PASSAGE START
The UK government is poised to announce details of a comprehensive rescue package for the banking system, the BBC's business editor has learned.

It will include a proposal to inject capital into banks and to provide a standby facility to ensure UK banks have enough cash.

It is the government's attempt to stabilise the country's banking system.

It comes after a day of steep falls in UK banking stocks and a high-level Downing Street meeting.

Prime Minister Gordon Brown has held talks with Bank of England Governor Mervyn King.

Chancellor Alistair Darling and the chairman of the Financial Services Authority, Lord Turner, also took part in the discussions.

Downing Street denied it was an "emergency meeting", adding that it would focus on "ongoing action".

The BBC's business editor Robert Peston said the rescue plan would be unveiled within hours.

"In a UK context, this is a very big moment," he said.
PASSAGE END
THE DATA START
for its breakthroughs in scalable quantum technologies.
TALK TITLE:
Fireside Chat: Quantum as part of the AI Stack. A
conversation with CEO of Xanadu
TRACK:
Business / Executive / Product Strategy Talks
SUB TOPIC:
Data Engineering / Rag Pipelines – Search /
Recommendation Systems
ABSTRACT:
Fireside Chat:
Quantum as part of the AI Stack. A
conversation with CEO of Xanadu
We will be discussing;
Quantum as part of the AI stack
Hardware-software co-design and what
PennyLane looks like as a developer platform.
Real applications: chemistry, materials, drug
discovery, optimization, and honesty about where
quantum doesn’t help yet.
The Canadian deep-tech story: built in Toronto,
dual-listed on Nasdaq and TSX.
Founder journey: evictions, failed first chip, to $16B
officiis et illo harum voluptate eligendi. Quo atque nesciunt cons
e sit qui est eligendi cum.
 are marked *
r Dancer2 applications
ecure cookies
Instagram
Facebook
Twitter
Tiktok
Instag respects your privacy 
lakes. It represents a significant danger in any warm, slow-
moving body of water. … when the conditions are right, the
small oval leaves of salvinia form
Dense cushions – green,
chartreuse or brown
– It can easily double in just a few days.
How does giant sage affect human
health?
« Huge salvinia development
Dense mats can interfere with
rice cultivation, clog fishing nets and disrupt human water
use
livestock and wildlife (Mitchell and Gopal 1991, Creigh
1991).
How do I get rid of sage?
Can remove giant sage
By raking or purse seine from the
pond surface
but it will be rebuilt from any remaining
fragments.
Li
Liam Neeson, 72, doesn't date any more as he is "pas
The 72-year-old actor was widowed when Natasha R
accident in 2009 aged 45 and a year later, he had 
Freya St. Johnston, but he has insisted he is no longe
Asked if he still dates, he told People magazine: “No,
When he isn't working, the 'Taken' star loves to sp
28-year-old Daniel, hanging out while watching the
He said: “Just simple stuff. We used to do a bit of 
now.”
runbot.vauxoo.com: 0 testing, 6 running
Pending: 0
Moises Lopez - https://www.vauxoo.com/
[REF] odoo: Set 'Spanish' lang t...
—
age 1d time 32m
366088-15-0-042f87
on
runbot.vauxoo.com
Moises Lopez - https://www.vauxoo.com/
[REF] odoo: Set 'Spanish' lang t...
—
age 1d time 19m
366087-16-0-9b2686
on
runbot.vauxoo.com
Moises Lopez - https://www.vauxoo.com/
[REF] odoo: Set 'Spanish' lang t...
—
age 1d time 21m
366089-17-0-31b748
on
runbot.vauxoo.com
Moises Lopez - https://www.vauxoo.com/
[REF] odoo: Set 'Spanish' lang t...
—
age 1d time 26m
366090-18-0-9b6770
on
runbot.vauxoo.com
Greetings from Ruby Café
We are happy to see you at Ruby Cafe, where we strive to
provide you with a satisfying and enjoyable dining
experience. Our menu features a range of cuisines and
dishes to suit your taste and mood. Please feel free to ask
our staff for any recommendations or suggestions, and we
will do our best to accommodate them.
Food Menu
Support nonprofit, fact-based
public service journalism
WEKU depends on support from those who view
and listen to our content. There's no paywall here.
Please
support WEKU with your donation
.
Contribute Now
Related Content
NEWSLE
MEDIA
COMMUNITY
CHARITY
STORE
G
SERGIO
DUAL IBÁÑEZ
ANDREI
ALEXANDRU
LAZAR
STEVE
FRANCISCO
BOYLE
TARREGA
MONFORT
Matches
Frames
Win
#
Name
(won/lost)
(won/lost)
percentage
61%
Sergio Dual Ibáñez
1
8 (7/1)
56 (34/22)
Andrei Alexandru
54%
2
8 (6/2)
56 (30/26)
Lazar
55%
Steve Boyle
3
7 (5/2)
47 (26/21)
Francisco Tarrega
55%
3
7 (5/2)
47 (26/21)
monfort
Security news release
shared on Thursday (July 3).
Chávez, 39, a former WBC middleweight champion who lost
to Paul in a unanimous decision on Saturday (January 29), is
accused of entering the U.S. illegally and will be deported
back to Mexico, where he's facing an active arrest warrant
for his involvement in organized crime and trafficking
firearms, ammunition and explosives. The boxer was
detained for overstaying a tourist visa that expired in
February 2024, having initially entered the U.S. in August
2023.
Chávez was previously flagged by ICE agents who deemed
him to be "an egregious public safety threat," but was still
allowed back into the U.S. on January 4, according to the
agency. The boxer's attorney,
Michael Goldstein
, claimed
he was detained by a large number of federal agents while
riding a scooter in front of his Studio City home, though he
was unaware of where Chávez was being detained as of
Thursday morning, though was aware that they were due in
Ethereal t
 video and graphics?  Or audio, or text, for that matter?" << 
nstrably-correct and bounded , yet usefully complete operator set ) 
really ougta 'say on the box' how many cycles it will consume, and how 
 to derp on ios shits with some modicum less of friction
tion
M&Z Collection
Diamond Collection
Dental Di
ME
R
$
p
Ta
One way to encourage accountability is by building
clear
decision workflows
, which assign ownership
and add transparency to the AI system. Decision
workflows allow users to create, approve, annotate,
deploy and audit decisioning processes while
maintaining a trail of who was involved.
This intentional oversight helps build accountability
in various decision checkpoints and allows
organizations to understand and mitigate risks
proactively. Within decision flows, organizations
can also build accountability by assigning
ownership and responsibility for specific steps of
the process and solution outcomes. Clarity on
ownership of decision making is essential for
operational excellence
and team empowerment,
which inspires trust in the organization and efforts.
THE DATA END
* [WORK INSTRUCTIONS]
a) Write out the bank rescue article word for word, starting at "It is the government's" and ending at "unveiled within hours.".
b) Continue the bank rescue article from its last sentence onward.

* [RESULTS BY TASK]
a)
It is the government's attempt to stabilise the country's banking system.

It comes after a day of steep falls in UK banking stocks and a high-level Downing Street meeting.

Prime Minister Gordon Brown has held talks with Bank of England Governor Mervyn King.

Chancellor Alistair Darling and the chairman of the Financial Services Authority, Lord Turner, also took part in the discussions.

Downing Street denied it was an "emergency meeting", adding that it would focus on "ongoing action".

The BBC's business editor Robert Peston said the rescue plan would be unveiled within hours.

b)
Shares hit

Banking shares dropped after the bosses of biggest UK banks meet with Chancellor Alistair Darling on Monday evening - raising fears that the sector needs government intervention.

HBOS dropped 42%, Royal Bank of Scotland (RBS) fell 39%, Barclays shed 9% and Lloyds TSB was down 13%.

Monday's meeting was attended by Mr Darling, Mr King and Lord Turner, as well as representatives of RBS, Barclays and Lloyds TSB.

The Treasury is understood to have been formulating a plan that would allow the government to provide extra funding to the banks in exchange for stakes in them.

The government said it would not speculate about what policy options were being considered.

Savers' fears

Meanwhile, customers of the Icesave internet bank have been warned they will probably have to claim compensation for money held in their savings accounts.

UK authorities are preparing for the bank's parent in Iceland, Landsbanki, to be declared insolvent.

Icesave has 350,000 savers in the UK and Netherlands, with about £4.5bn of deposits.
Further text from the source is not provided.